DATASET ENTRIES: Begin
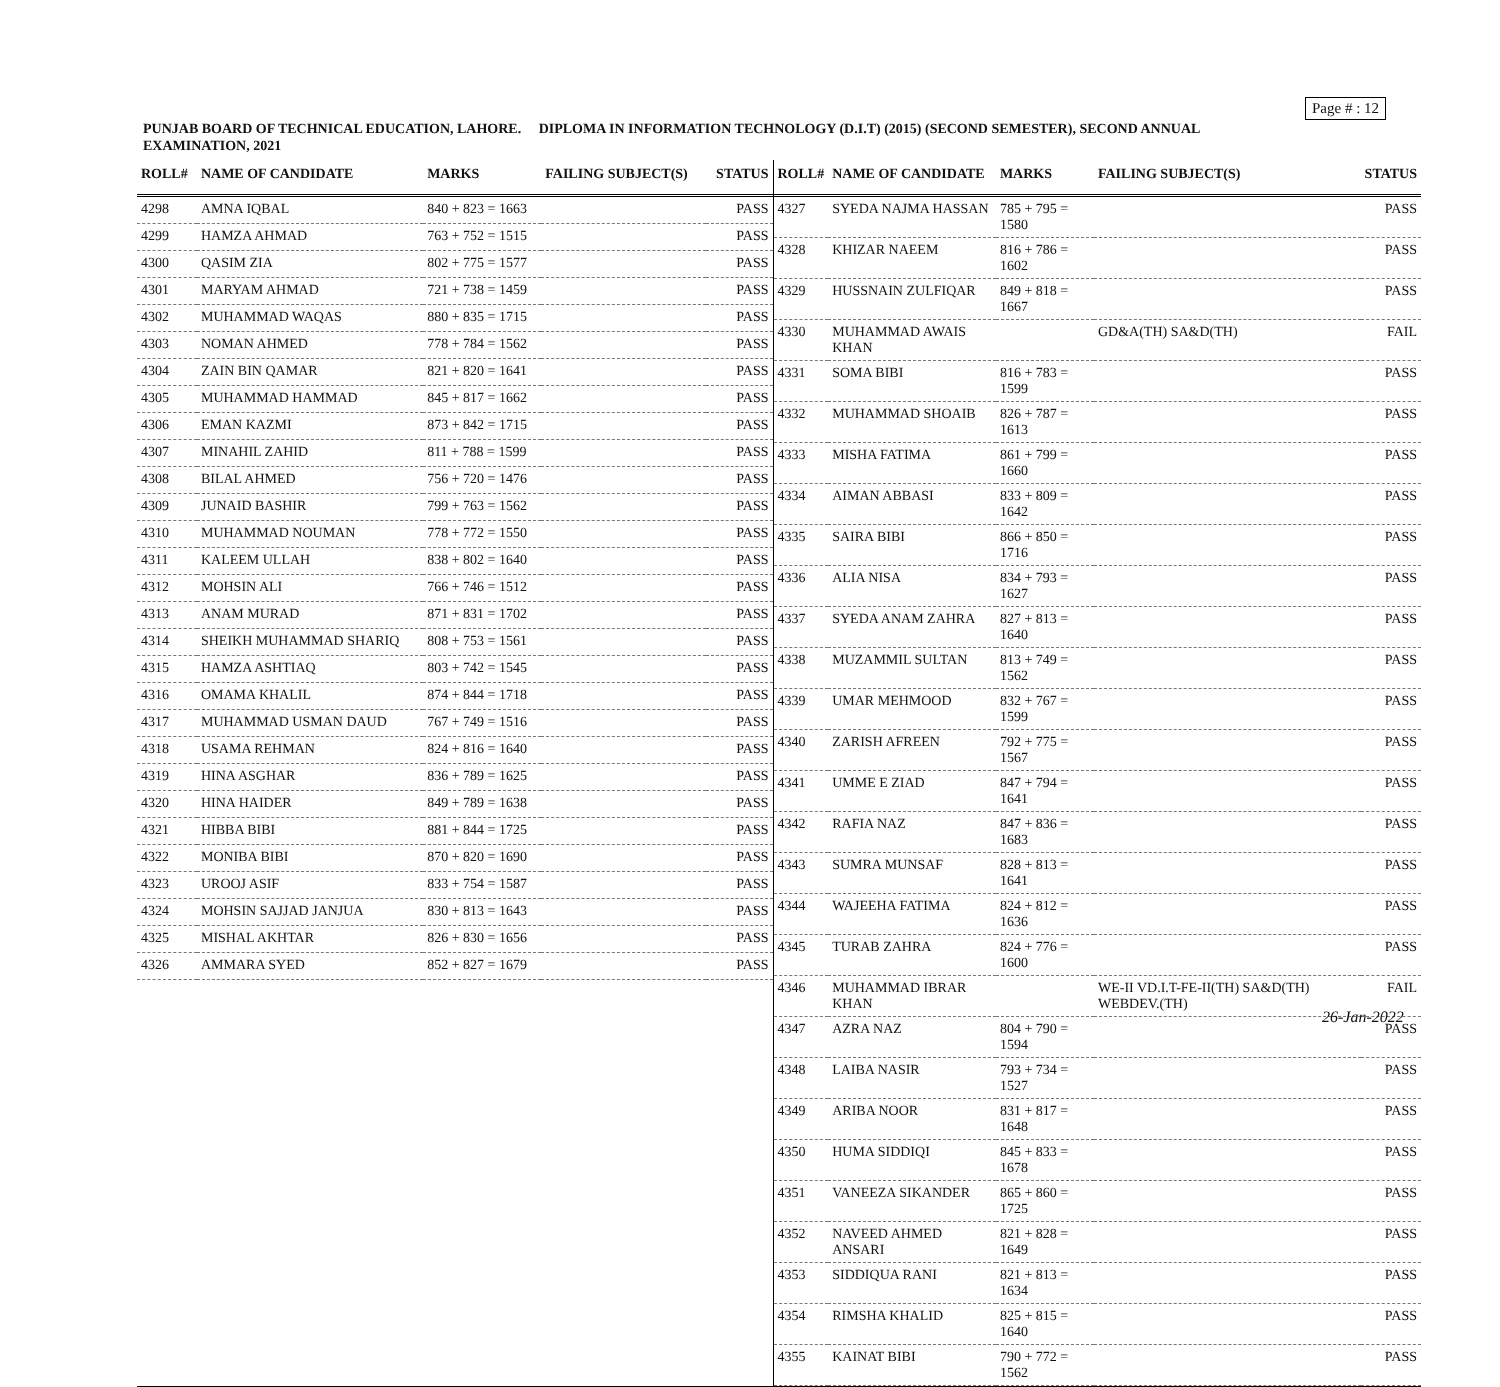Page # : 12
PUNJAB BOARD OF TECHNICAL EDUCATION, LAHORE. DIPLOMA IN INFORMATION TECHNOLOGY (D.I.T) (2015) (SECOND SEMESTER), SECOND ANNUAL EXAMINATION, 2021
| ROLL# | NAME OF CANDIDATE | MARKS | FAILING SUBJECT(S) | STATUS |
| --- | --- | --- | --- | --- |
| 4298 | AMNA IQBAL | 840 + 823 = 1663 | | PASS |
| 4299 | HAMZA AHMAD | 763 + 752 = 1515 | | PASS |
| 4300 | QASIM ZIA | 802 + 775 = 1577 | | PASS |
| 4301 | MARYAM AHMAD | 721 + 738 = 1459 | | PASS |
| 4302 | MUHAMMAD WAQAS | 880 + 835 = 1715 | | PASS |
| 4303 | NOMAN AHMED | 778 + 784 = 1562 | | PASS |
| 4304 | ZAIN BIN QAMAR | 821 + 820 = 1641 | | PASS |
| 4305 | MUHAMMAD HAMMAD | 845 + 817 = 1662 | | PASS |
| 4306 | EMAN KAZMI | 873 + 842 = 1715 | | PASS |
| 4307 | MINAHIL ZAHID | 811 + 788 = 1599 | | PASS |
| 4308 | BILAL AHMED | 756 + 720 = 1476 | | PASS |
| 4309 | JUNAID BASHIR | 799 + 763 = 1562 | | PASS |
| 4310 | MUHAMMAD NOUMAN | 778 + 772 = 1550 | | PASS |
| 4311 | KALEEM ULLAH | 838 + 802 = 1640 | | PASS |
| 4312 | MOHSIN ALI | 766 + 746 = 1512 | | PASS |
| 4313 | ANAM MURAD | 871 + 831 = 1702 | | PASS |
| 4314 | SHEIKH MUHAMMAD SHARIQ | 808 + 753 = 1561 | | PASS |
| 4315 | HAMZA ASHTIAQ | 803 + 742 = 1545 | | PASS |
| 4316 | OMAMA KHALIL | 874 + 844 = 1718 | | PASS |
| 4317 | MUHAMMAD USMAN DAUD | 767 + 749 = 1516 | | PASS |
| 4318 | USAMA REHMAN | 824 + 816 = 1640 | | PASS |
| 4319 | HINA ASGHAR | 836 + 789 = 1625 | | PASS |
| 4320 | HINA HAIDER | 849 + 789 = 1638 | | PASS |
| 4321 | HIBBA BIBI | 881 + 844 = 1725 | | PASS |
| 4322 | MONIBA BIBI | 870 + 820 = 1690 | | PASS |
| 4323 | UROOJ ASIF | 833 + 754 = 1587 | | PASS |
| 4324 | MOHSIN SAJJAD JANJUA | 830 + 813 = 1643 | | PASS |
| 4325 | MISHAL AKHTAR | 826 + 830 = 1656 | | PASS |
| 4326 | AMMARA SYED | 852 + 827 = 1679 | | PASS |
| ROLL# | NAME OF CANDIDATE | MARKS | FAILING SUBJECT(S) | STATUS |
| --- | --- | --- | --- | --- |
| 4327 | SYEDA NAJMA HASSAN | 785 + 795 = 1580 | | PASS |
| 4328 | KHIZAR NAEEM | 816 + 786 = 1602 | | PASS |
| 4329 | HUSSNAIN ZULFIQAR | 849 + 818 = 1667 | | PASS |
| 4330 | MUHAMMAD AWAIS KHAN | | GD&A(TH) SA&D(TH) | FAIL |
| 4331 | SOMA BIBI | 816 + 783 = 1599 | | PASS |
| 4332 | MUHAMMAD SHOAIB | 826 + 787 = 1613 | | PASS |
| 4333 | MISHA FATIMA | 861 + 799 = 1660 | | PASS |
| 4334 | AIMAN ABBASI | 833 + 809 = 1642 | | PASS |
| 4335 | SAIRA BIBI | 866 + 850 = 1716 | | PASS |
| 4336 | ALIA NISA | 834 + 793 = 1627 | | PASS |
| 4337 | SYEDA ANAM ZAHRA | 827 + 813 = 1640 | | PASS |
| 4338 | MUZAMMIL SULTAN | 813 + 749 = 1562 | | PASS |
| 4339 | UMAR MEHMOOD | 832 + 767 = 1599 | | PASS |
| 4340 | ZARISH AFREEN | 792 + 775 = 1567 | | PASS |
| 4341 | UMME E ZIAD | 847 + 794 = 1641 | | PASS |
| 4342 | RAFIA NAZ | 847 + 836 = 1683 | | PASS |
| 4343 | SUMRA MUNSAF | 828 + 813 = 1641 | | PASS |
| 4344 | WAJEEHA FATIMA | 824 + 812 = 1636 | | PASS |
| 4345 | TURAB ZAHRA | 824 + 776 = 1600 | | PASS |
| 4346 | MUHAMMAD IBRAR KHAN | | WE-II VD.I.T-FE-II(TH) SA&D(TH) WEBDEV.(TH) | FAIL |
| 4347 | AZRA NAZ | 804 + 790 = 1594 | | PASS |
| 4348 | LAIBA NASIR | 793 + 734 = 1527 | | PASS |
| 4349 | ARIBA NOOR | 831 + 817 = 1648 | | PASS |
| 4350 | HUMA SIDDIQI | 845 + 833 = 1678 | | PASS |
| 4351 | VANEEZA SIKANDER | 865 + 860 = 1725 | | PASS |
| 4352 | NAVEED AHMED ANSARI | 821 + 828 = 1649 | | PASS |
| 4353 | SIDDIQUA RANI | 821 + 813 = 1634 | | PASS |
| 4354 | RIMSHA KHALID | 825 + 815 = 1640 | | PASS |
| 4355 | KAINAT BIBI | 790 + 772 = 1562 | | PASS |
26-Jan-2022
DATASET ENTRIES: End
WHAT THE TASK REQUIRES: Give the records again exactly as they stand, so that only the pictures are missing.

TASK OUTPUT:
Page # : 12
PUNJAB BOARD OF TECHNICAL EDUCATION, LAHORE. DIPLOMA IN INFORMATION TECHNOLOGY (D.I.T) (2015) (SECOND SEMESTER), SECOND ANNUAL EXAMINATION, 2021
| ROLL# | NAME OF CANDIDATE | MARKS | FAILING SUBJECT(S) | STATUS |
| --- | --- | --- | --- | --- |
| 4298 | AMNA IQBAL | 840 + 823 = 1663 | | PASS |
| 4299 | HAMZA AHMAD | 763 + 752 = 1515 | | PASS |
| 4300 | QASIM ZIA | 802 + 775 = 1577 | | PASS |
| 4301 | MARYAM AHMAD | 721 + 738 = 1459 | | PASS |
| 4302 | MUHAMMAD WAQAS | 880 + 835 = 1715 | | PASS |
| 4303 | NOMAN AHMED | 778 + 784 = 1562 | | PASS |
| 4304 | ZAIN BIN QAMAR | 821 + 820 = 1641 | | PASS |
| 4305 | MUHAMMAD HAMMAD | 845 + 817 = 1662 | | PASS |
| 4306 | EMAN KAZMI | 873 + 842 = 1715 | | PASS |
| 4307 | MINAHIL ZAHID | 811 + 788 = 1599 | | PASS |
| 4308 | BILAL AHMED | 756 + 720 = 1476 | | PASS |
| 4309 | JUNAID BASHIR | 799 + 763 = 1562 | | PASS |
| 4310 | MUHAMMAD NOUMAN | 778 + 772 = 1550 | | PASS |
| 4311 | KALEEM ULLAH | 838 + 802 = 1640 | | PASS |
| 4312 | MOHSIN ALI | 766 + 746 = 1512 | | PASS |
| 4313 | ANAM MURAD | 871 + 831 = 1702 | | PASS |
| 4314 | SHEIKH MUHAMMAD SHARIQ | 808 + 753 = 1561 | | PASS |
| 4315 | HAMZA ASHTIAQ | 803 + 742 = 1545 | | PASS |
| 4316 | OMAMA KHALIL | 874 + 844 = 1718 | | PASS |
| 4317 | MUHAMMAD USMAN DAUD | 767 + 749 = 1516 | | PASS |
| 4318 | USAMA REHMAN | 824 + 816 = 1640 | | PASS |
| 4319 | HINA ASGHAR | 836 + 789 = 1625 | | PASS |
| 4320 | HINA HAIDER | 849 + 789 = 1638 | | PASS |
| 4321 | HIBBA BIBI | 881 + 844 = 1725 | | PASS |
| 4322 | MONIBA BIBI | 870 + 820 = 1690 | | PASS |
| 4323 | UROOJ ASIF | 833 + 754 = 1587 | | PASS |
| 4324 | MOHSIN SAJJAD JANJUA | 830 + 813 = 1643 | | PASS |
| 4325 | MISHAL AKHTAR | 826 + 830 = 1656 | | PASS |
| 4326 | AMMARA SYED | 852 + 827 = 1679 | | PASS |
| ROLL# | NAME OF CANDIDATE | MARKS | FAILING SUBJECT(S) | STATUS |
| --- | --- | --- | --- | --- |
| 4327 | SYEDA NAJMA HASSAN | 785 + 795 = 1580 | | PASS |
| 4328 | KHIZAR NAEEM | 816 + 786 = 1602 | | PASS |
| 4329 | HUSSNAIN ZULFIQAR | 849 + 818 = 1667 | | PASS |
| 4330 | MUHAMMAD AWAIS KHAN | | GD&A(TH) SA&D(TH) | FAIL |
| 4331 | SOMA BIBI | 816 + 783 = 1599 | | PASS |
| 4332 | MUHAMMAD SHOAIB | 826 + 787 = 1613 | | PASS |
| 4333 | MISHA FATIMA | 861 + 799 = 1660 | | PASS |
| 4334 | AIMAN ABBASI | 833 + 809 = 1642 | | PASS |
| 4335 | SAIRA BIBI | 866 + 850 = 1716 | | PASS |
| 4336 | ALIA NISA | 834 + 793 = 1627 | | PASS |
| 4337 | SYEDA ANAM ZAHRA | 827 + 813 = 1640 | | PASS |
| 4338 | MUZAMMIL SULTAN | 813 + 749 = 1562 | | PASS |
| 4339 | UMAR MEHMOOD | 832 + 767 = 1599 | | PASS |
| 4340 | ZARISH AFREEN | 792 + 775 = 1567 | | PASS |
| 4341 | UMME E ZIAD | 847 + 794 = 1641 | | PASS |
| 4342 | RAFIA NAZ | 847 + 836 = 1683 | | PASS |
| 4343 | SUMRA MUNSAF | 828 + 813 = 1641 | | PASS |
| 4344 | WAJEEHA FATIMA | 824 + 812 = 1636 | | PASS |
| 4345 | TURAB ZAHRA | 824 + 776 = 1600 | | PASS |
| 4346 | MUHAMMAD IBRAR KHAN | | WE-II VD.I.T-FE-II(TH) SA&D(TH) WEBDEV.(TH) | FAIL |
| 4347 | AZRA NAZ | 804 + 790 = 1594 | | PASS |
| 4348 | LAIBA NASIR | 793 + 734 = 1527 | | PASS |
| 4349 | ARIBA NOOR | 831 + 817 = 1648 | | PASS |
| 4350 | HUMA SIDDIQI | 845 + 833 = 1678 | | PASS |
| 4351 | VANEEZA SIKANDER | 865 + 860 = 1725 | | PASS |
| 4352 | NAVEED AHMED ANSARI | 821 + 828 = 1649 | | PASS |
| 4353 | SIDDIQUA RANI | 821 + 813 = 1634 | | PASS |
| 4354 | RIMSHA KHALID | 825 + 815 = 1640 | | PASS |
| 4355 | KAINAT BIBI | 790 + 772 = 1562 | | PASS |
26-Jan-2022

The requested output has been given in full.